Available records:
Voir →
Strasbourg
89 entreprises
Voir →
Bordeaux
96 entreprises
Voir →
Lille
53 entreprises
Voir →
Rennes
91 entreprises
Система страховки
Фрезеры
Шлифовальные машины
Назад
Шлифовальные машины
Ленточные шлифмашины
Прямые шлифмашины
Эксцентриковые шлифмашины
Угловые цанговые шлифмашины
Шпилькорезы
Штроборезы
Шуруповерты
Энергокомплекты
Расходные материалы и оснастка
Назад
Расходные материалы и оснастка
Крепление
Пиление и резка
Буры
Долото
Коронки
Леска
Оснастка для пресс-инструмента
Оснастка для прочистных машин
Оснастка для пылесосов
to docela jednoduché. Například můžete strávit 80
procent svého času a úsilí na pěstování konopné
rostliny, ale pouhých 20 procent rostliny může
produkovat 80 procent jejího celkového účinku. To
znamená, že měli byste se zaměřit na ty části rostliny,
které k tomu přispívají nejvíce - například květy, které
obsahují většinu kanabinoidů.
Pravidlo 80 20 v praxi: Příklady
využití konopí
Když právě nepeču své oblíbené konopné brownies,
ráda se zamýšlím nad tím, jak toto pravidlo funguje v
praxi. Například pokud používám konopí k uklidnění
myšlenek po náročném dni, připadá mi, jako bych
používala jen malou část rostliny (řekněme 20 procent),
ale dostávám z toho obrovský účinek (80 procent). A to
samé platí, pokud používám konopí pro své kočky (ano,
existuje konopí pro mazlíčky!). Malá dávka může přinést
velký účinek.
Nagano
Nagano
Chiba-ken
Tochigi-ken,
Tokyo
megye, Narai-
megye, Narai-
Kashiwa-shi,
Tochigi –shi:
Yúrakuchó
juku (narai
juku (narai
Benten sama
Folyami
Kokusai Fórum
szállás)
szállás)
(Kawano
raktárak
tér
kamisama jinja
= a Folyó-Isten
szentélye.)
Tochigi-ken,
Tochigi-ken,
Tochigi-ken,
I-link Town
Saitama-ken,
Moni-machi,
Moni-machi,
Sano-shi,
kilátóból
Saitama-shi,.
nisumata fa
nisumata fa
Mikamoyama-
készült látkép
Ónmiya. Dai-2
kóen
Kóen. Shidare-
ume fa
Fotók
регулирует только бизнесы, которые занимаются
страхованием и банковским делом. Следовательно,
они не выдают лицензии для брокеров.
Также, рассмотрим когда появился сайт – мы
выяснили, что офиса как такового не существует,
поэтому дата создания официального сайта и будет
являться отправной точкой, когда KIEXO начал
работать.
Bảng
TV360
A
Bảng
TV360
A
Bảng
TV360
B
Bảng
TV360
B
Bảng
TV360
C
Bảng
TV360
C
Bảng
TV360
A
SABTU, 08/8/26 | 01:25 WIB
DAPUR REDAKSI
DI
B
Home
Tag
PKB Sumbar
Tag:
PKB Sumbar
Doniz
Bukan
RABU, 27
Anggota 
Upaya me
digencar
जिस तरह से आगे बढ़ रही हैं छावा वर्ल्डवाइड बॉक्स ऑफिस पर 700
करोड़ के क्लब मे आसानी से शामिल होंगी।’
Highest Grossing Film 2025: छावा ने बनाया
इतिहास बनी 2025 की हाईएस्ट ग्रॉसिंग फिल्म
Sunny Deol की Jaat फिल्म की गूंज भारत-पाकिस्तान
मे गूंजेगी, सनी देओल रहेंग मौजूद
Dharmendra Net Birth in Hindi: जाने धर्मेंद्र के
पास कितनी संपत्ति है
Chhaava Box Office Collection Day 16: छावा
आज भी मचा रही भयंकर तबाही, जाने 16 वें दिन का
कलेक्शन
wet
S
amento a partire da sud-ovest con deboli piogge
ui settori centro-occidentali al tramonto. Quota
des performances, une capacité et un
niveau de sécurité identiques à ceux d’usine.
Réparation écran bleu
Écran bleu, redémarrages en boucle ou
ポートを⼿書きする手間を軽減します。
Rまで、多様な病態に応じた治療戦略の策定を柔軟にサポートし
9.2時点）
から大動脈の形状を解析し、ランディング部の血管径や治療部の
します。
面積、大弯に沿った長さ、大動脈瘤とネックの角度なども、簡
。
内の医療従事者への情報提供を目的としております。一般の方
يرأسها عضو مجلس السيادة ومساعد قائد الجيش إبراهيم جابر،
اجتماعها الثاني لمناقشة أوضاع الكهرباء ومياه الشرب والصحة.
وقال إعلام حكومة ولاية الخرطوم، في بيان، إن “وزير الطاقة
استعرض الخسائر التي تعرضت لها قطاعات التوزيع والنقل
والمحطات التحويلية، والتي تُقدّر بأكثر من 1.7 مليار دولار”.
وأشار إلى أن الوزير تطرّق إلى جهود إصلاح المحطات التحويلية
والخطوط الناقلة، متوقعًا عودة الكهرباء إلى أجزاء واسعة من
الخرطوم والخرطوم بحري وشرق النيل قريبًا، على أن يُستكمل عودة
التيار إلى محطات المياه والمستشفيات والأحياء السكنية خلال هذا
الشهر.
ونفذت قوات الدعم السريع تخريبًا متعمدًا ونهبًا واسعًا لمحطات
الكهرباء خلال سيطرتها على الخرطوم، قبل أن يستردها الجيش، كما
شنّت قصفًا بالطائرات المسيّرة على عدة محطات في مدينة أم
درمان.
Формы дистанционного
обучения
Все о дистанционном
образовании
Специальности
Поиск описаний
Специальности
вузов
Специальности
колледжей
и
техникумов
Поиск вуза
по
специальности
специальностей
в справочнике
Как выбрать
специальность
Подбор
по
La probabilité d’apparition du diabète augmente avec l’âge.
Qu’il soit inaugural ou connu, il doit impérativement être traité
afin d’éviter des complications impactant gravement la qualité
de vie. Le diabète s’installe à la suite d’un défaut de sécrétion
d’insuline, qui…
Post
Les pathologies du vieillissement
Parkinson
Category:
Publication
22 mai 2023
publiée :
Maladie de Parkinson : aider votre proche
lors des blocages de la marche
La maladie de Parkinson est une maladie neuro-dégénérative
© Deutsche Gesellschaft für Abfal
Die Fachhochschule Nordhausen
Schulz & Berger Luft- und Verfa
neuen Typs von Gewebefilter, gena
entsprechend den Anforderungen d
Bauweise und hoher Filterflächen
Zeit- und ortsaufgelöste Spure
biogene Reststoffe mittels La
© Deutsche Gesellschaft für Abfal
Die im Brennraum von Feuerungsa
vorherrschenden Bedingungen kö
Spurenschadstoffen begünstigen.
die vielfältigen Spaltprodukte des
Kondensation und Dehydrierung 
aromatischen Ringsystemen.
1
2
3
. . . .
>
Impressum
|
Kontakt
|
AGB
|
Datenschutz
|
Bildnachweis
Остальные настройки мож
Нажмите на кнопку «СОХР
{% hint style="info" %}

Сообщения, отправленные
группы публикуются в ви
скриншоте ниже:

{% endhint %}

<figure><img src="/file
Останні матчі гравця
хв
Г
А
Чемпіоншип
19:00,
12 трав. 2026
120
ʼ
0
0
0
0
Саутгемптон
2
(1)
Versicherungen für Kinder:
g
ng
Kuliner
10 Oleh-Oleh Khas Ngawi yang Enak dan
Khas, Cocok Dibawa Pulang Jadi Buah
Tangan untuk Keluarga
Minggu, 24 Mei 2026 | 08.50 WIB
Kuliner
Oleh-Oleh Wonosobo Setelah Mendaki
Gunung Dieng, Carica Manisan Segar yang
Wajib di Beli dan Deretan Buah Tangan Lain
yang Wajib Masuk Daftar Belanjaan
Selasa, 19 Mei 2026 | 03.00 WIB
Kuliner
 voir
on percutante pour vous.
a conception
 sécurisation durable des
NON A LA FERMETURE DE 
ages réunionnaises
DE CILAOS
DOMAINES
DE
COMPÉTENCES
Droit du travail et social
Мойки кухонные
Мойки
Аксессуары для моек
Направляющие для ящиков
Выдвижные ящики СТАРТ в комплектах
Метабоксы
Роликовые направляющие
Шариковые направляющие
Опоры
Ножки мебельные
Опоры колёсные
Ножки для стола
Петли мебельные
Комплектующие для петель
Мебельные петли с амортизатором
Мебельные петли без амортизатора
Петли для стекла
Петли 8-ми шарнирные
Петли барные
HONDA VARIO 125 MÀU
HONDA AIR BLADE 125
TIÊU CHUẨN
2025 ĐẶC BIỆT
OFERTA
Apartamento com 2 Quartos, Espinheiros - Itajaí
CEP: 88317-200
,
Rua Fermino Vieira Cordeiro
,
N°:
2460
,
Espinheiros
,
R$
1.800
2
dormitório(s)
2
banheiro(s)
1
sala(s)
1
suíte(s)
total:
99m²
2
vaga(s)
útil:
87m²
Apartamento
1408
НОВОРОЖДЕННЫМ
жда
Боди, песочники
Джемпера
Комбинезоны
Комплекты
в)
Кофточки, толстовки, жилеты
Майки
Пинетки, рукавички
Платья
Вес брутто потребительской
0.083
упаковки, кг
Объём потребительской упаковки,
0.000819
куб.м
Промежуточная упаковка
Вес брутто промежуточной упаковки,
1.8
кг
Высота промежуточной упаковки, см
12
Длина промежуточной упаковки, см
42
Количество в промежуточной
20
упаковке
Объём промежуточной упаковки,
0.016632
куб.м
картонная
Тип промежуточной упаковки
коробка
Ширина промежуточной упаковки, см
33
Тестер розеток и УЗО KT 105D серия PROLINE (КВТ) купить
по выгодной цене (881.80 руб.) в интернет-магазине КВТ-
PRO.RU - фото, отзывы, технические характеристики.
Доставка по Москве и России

Instructions for the task:
Write out again, exactly as they appear above, the lines from the one containing "Ширина промежуточной упаковки, см" to the final line, and only those.

Answer for this exercise:
Ширина промежуточной упаковки, см
33
Тестер розеток и УЗО KT 105D серия PROLINE (КВТ) купить
по выгодной цене (881.80 руб.) в интернет-магазине КВТ-
PRO.RU - фото, отзывы, технические характеристики.
Доставка по Москве и России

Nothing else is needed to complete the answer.